Querying Files in AWS S3
This is an end-to-end guide about how to move files from your AWS S3 to IOMETE.
Let's assume you have an external bucket in AWS S3 with the CSV files you want to query in IOMETE. In this example, we will use the area-for-iomete
bucket.
Provide permissions to IOMETE
In order to access files in this external S3 bucket, IOMETE requires permissions to read/write the files. Follow this guide to provide the necessary permissions.
Querying files in AWS S3
It's extremely easy to query files in AWS S3 with IOMETE. You just need to provide the bucket name and the path to the file you want to query.
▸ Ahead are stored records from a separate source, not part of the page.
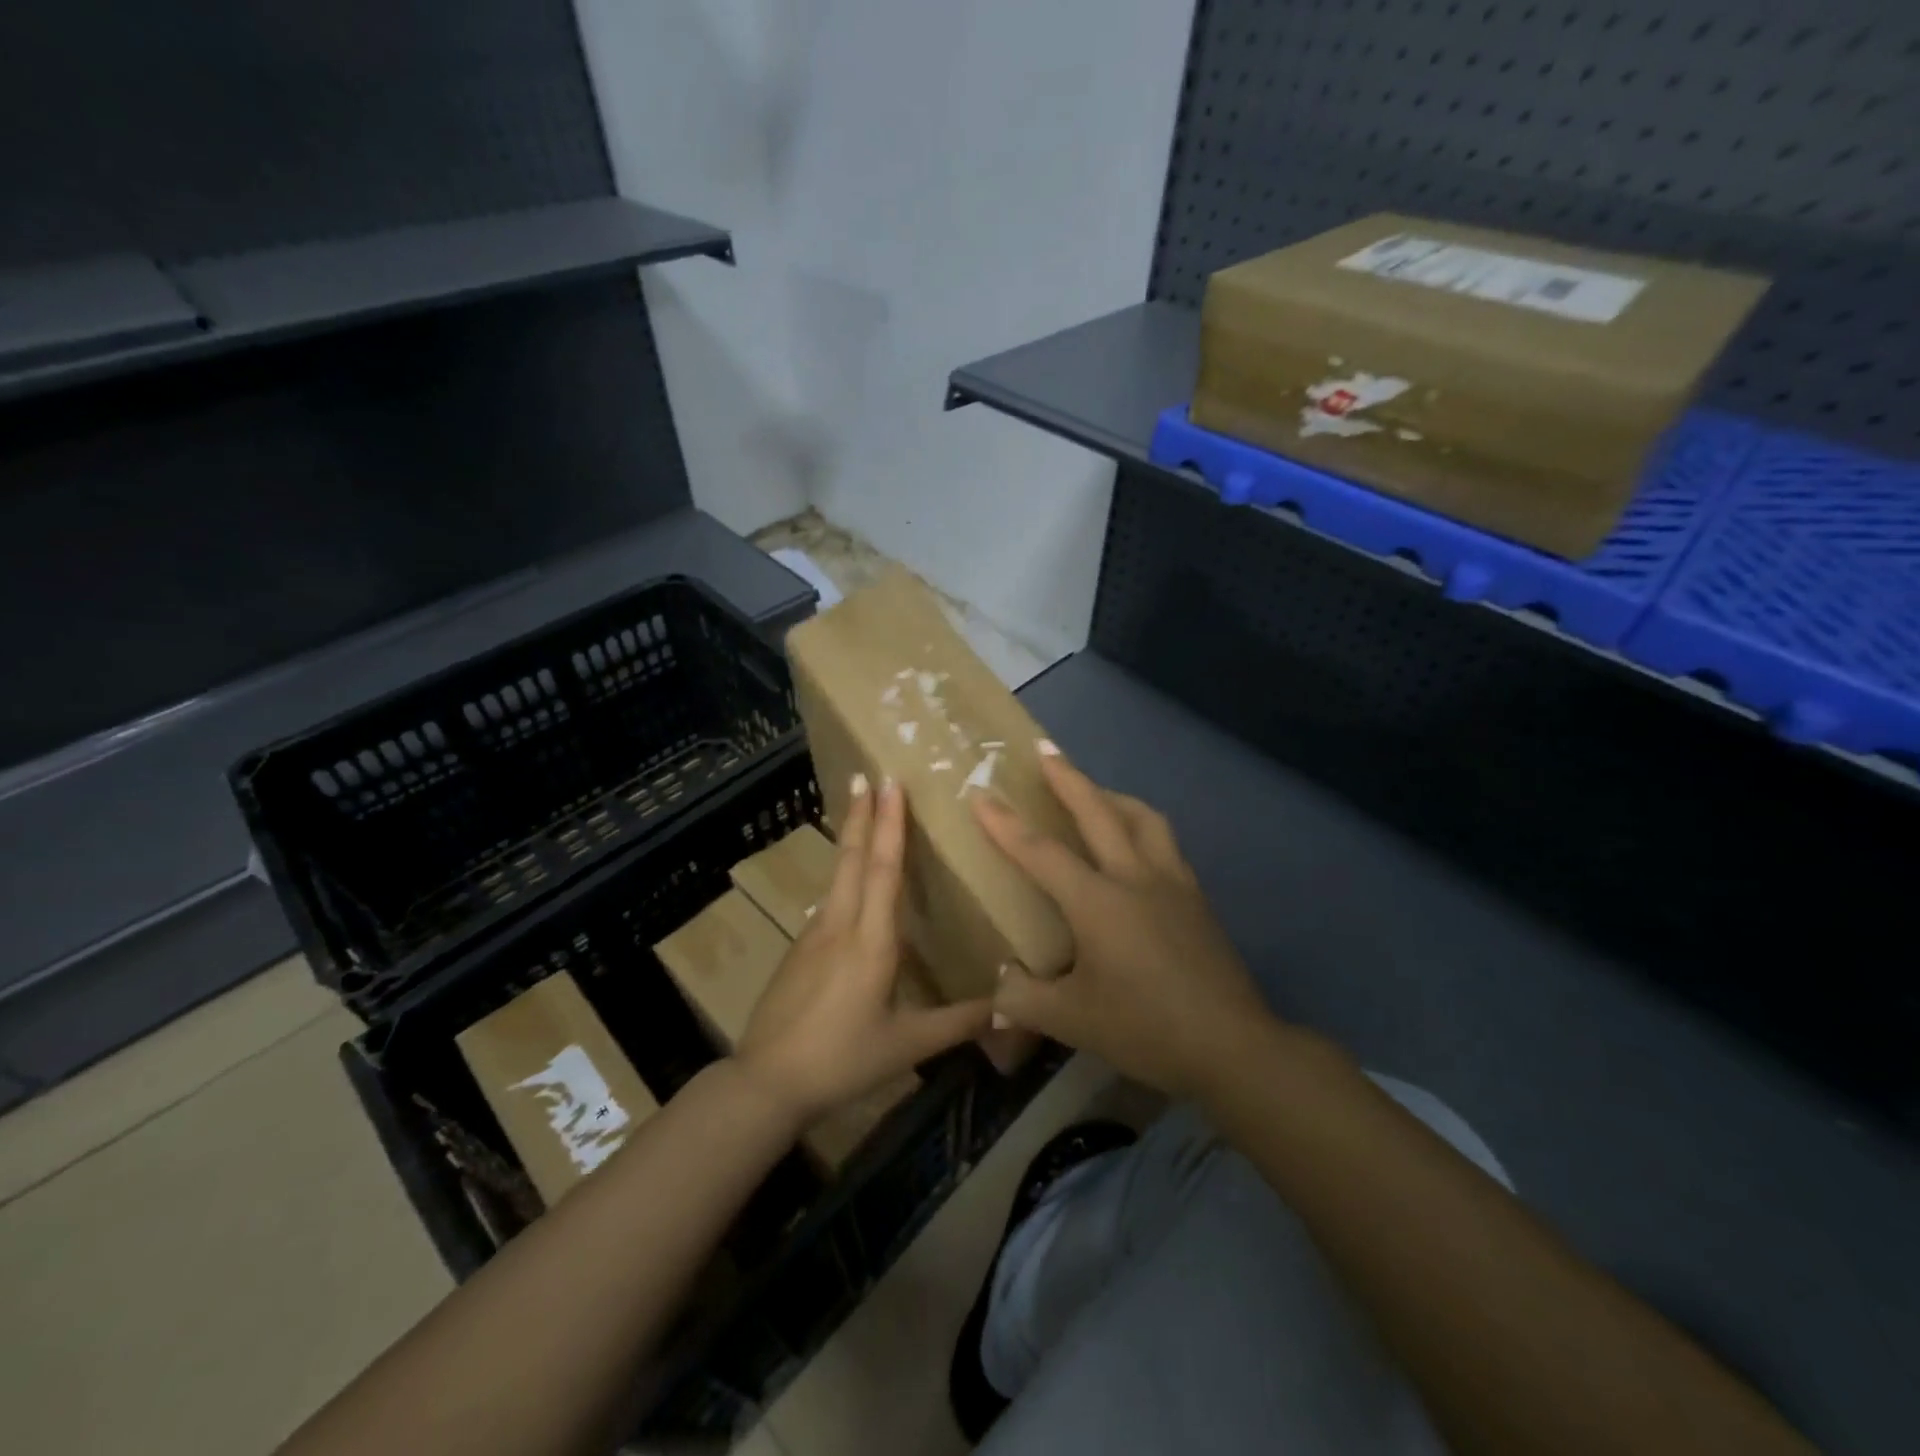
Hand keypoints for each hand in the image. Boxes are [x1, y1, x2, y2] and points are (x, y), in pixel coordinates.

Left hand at [736, 774, 993, 1125]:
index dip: (889, 824)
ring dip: (850, 838)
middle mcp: (840, 924)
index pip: (882, 869)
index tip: (889, 783)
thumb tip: (1011, 1005)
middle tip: (866, 775)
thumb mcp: (908, 1045)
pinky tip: (848, 883)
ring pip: (836, 875)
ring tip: (859, 811)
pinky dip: (842, 874)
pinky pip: (828, 899)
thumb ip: (960, 1022)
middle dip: (862, 814)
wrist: (767, 1081)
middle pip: (852, 858)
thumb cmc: (843, 1059)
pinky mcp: (798, 949)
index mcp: (870, 940)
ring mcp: (813, 934)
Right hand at [971, 745, 1275, 1099]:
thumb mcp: (1072, 1021)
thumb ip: (1024, 1000)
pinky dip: (1143, 826)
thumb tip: (997, 988)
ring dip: (1113, 797)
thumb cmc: (1145, 1027)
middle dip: (1068, 779)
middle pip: (1098, 812)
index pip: (1041, 853)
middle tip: (1046, 752)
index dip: (1005, 824)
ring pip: (1143, 818)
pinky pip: (1165, 842)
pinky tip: (1137, 846)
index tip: (981, 795)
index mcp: (1097, 902)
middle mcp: (1134, 878)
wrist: (1231, 1045)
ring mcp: (1172, 882)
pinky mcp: (1196, 897)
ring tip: (1096, 792)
SELECT * FROM json.`s3a://area-for-iomete/countries.json`;
Learn more about querying files like CSV, JSON, Parquet, ORC and more detailed configuration options in the following guides:
Moving data into the lakehouse
If you want to move files to IOMETE Lakehouse, which provides a managed data lake experience, you can use the following commands to create tables and insert data into them.
Non-partitioned Table
- Option 1. Create a table from select
-- Create table directly from the query
CREATE TABLE countries
AS SELECT * FROM json.`s3a://area-for-iomete/countries.json`;
-- To inspect the table use the following query
DESC TABLE EXTENDED countries;
- Option 2. Insert into to existing table
-- just append data
INSERT INTO countries
SELECT * FROM json.`s3a://area-for-iomete/countries.json`;
-- first clean an existing data and then insert new data
INSERT OVERWRITE TABLE countries
SELECT * FROM json.`s3a://area-for-iomete/countries.json`;
- Option 3. Merge with existing data
MERGE INTO countries
USING (SELECT * FROM json.`s3a://area-for-iomete/countries.json`) updates
ON countries.id = updates.id
WHEN MATCHED THEN
UPDATE SET *
WHEN NOT MATCHED
THEN INSERT *;
Partitioned Table
Partitioning data to speed up queries or DML that have predicates involving the partition columns. Here we use country_code
as a partition column
- Option 1. Create a partitioned table from select
-- Create a partitioned table directly from the query
CREATE TABLE countries_partitioned
PARTITIONED BY (country_code)
AS SELECT * FROM json.`s3a://area-for-iomete/countries.json`
ORDER BY country_code;
-- To inspect the table use the following query
DESC TABLE EXTENDED countries_partitioned;
- Option 2. Insert into to existing table
-- just append data
INSERT INTO countries_partitioned
SELECT * FROM json.`s3a://area-for-iomete/countries.json`
ORDER BY country_code;
-- or you can use the following command to overwerite data
INSERT OVERWRITE TABLE countries_partitioned
SELECT * FROM json.`s3a://area-for-iomete/countries.json`
ORDER BY country_code;
- Option 3. Merge with existing data
MERGE INTO countries_partitioned
USING (SELECT * FROM json.`s3a://area-for-iomete/countries.json`) updates
ON countries_partitioned.id = updates.id
WHEN MATCHED THEN
UPDATE SET *
WHEN NOT MATCHED
THEN INSERT *;
Conclusion
It's extremly easy to query files in AWS S3 with IOMETE. You just need to provide the bucket name and the path to the file you want to query.